When we are actually parsing the PMF, there will be no 'Parent' pointer set, so that we would have to find the parent some other way, right?

This is not right. When we are parsing the PMF, we already created its parent. So we could assign the Parent field. This is different from GMF.

The contents of the PMF are not 'part of the module' reachable to importers of the parent module - so it seems that we only have to consider then when the TU is the current top level module interface.

Yeah, I think the newest revision addresses the comment.

1572–1573

It looks like there is anything missing?

iains accepted this revision.Apr 20 2022, 3:41 AM

thanks for multiple iterations!

I think maybe you are using a too old clang-format?
it seems that clang-format >= llvm-14 removes spaces around module partition colons ... so A : Part==>A:Part and : Impl => :Impl.
IMO this is the correct formatting (since it follows the examples in the standard).

Anyway, this is most likely the reason for the clang format fails on the CI.

This now LGTM - but please fix the formatting in the test cases.

clang/lib/Sema/SemaLookup.cpp
1572–1573

When we are actually parsing the PMF, there will be no 'Parent' pointer set, so that we would have to find the parent some other way, right?

This is not right. When we are parsing the PMF, we already created its parent. So we could assign the Parent field.
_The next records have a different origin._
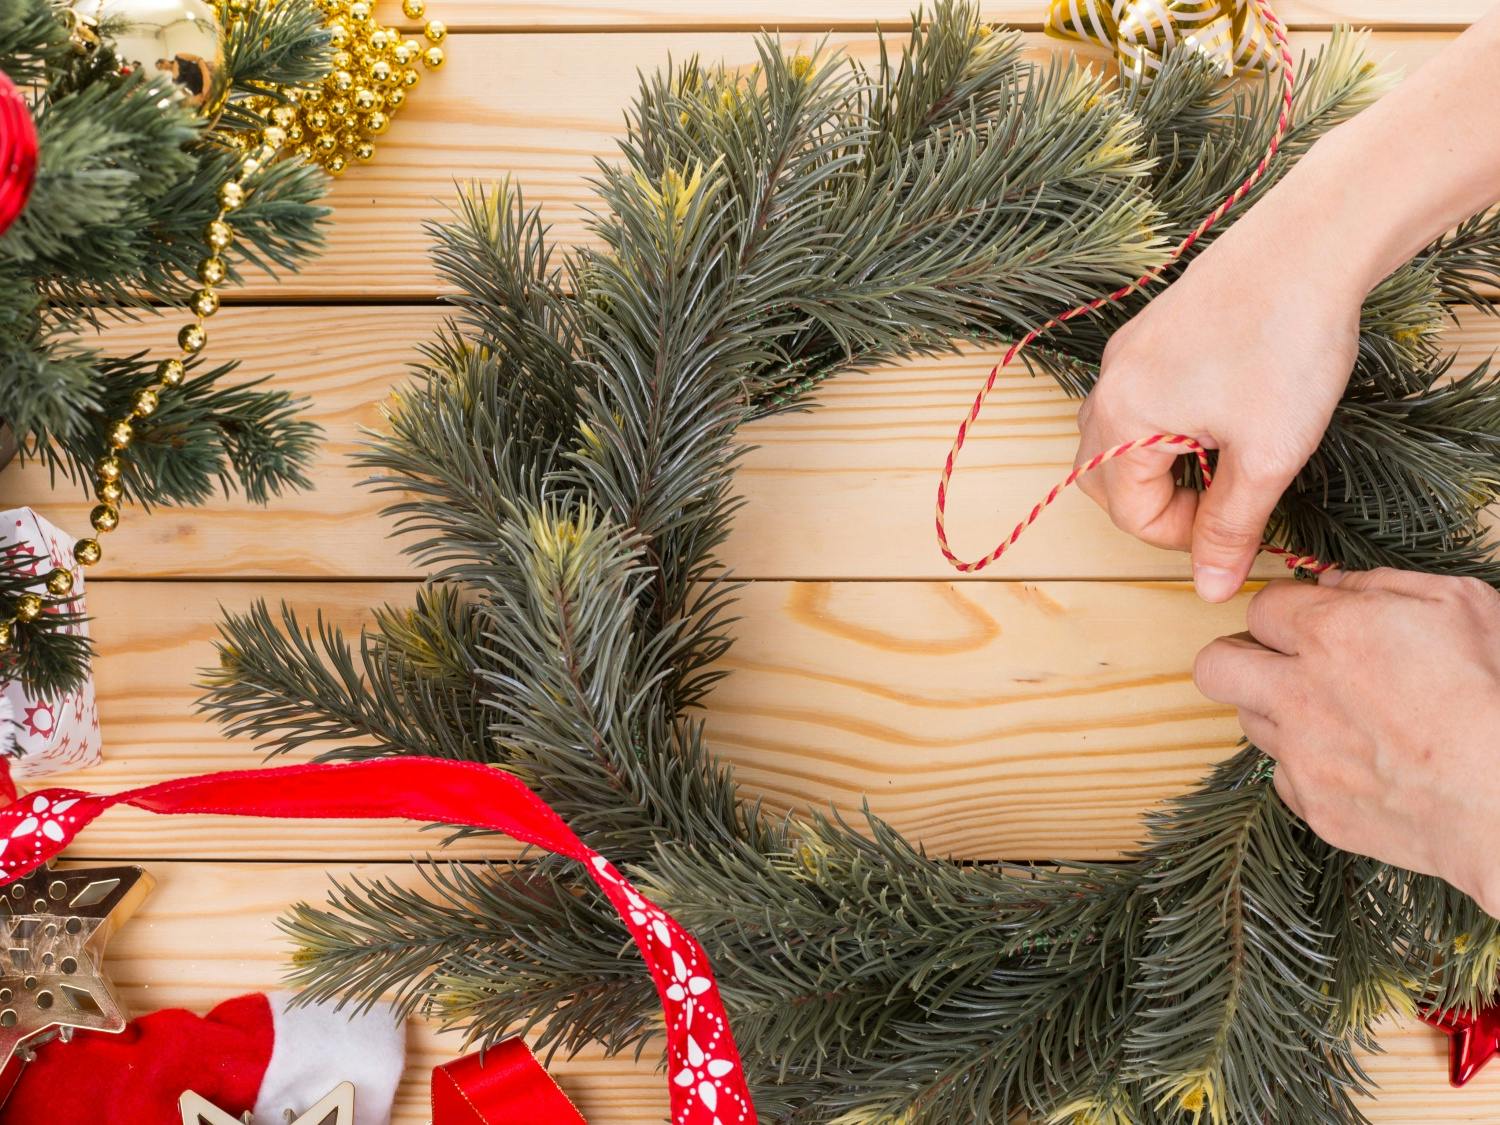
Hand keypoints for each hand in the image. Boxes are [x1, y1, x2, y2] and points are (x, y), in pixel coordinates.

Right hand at [1076, 221, 1360, 602]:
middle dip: (1159, 506)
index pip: (1130, 514)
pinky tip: (1226, 415)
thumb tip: (1210, 590)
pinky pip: (1141, 399)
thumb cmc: (1286, 344)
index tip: (1242, 524)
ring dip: (1164, 468)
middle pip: (1106, 480)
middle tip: (1224, 502)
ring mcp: (1129, 354)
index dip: (1186, 537)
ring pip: (1121, 439)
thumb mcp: (1267, 455)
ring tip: (1226, 461)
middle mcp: (1110, 385)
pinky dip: (1170, 428)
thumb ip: (1231, 527)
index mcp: (1122, 421)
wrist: (1311, 243)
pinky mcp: (1155, 331)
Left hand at [1193, 568, 1499, 913]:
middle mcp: (1297, 692)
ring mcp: (1300, 752)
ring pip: (1247, 721)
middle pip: (1215, 664)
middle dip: (1237, 656)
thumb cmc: (1497, 691)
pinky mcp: (1313, 803)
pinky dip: (1304, 766)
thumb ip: (1383, 583)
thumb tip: (1335, 582)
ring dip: (1273, 710)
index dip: (1285, 610)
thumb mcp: (1458, 604)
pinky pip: (1282, 777)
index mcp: (1328, 633)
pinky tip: (1350, 762)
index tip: (1306, 620)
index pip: (1261, 606)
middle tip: (1276, 662)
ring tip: (1327, 713)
This is different from GMF.

Indeed; I missed that the Parent is set on the creation for the PMF.

This revision is now accepted and ready to land.Apr 20 2022, 3:41 AM

thanks for multiple iterations!

Thanks for the reviewing!

I think maybe you are using a too old clang-format?
it seems that clang-format >= llvm-14 removes spaces around module partition colons ... so A : Part==>A:Part and : Impl => :Impl.
IMO this is the correct formatting (since it follows the examples in the standard).

Anyway, this is most likely the reason for the clang format fails on the CI.

This now LGTM - but please fix the formatting in the test cases.

Yeah... It looks like I did't set clang-format to the newest version. Thanks for reminding. I would do it when committing the patch.

This revision was landed with ongoing or failed builds.Apr 20 2022, 8:18 PM
This revision was automatically updated to reflect the committed changes.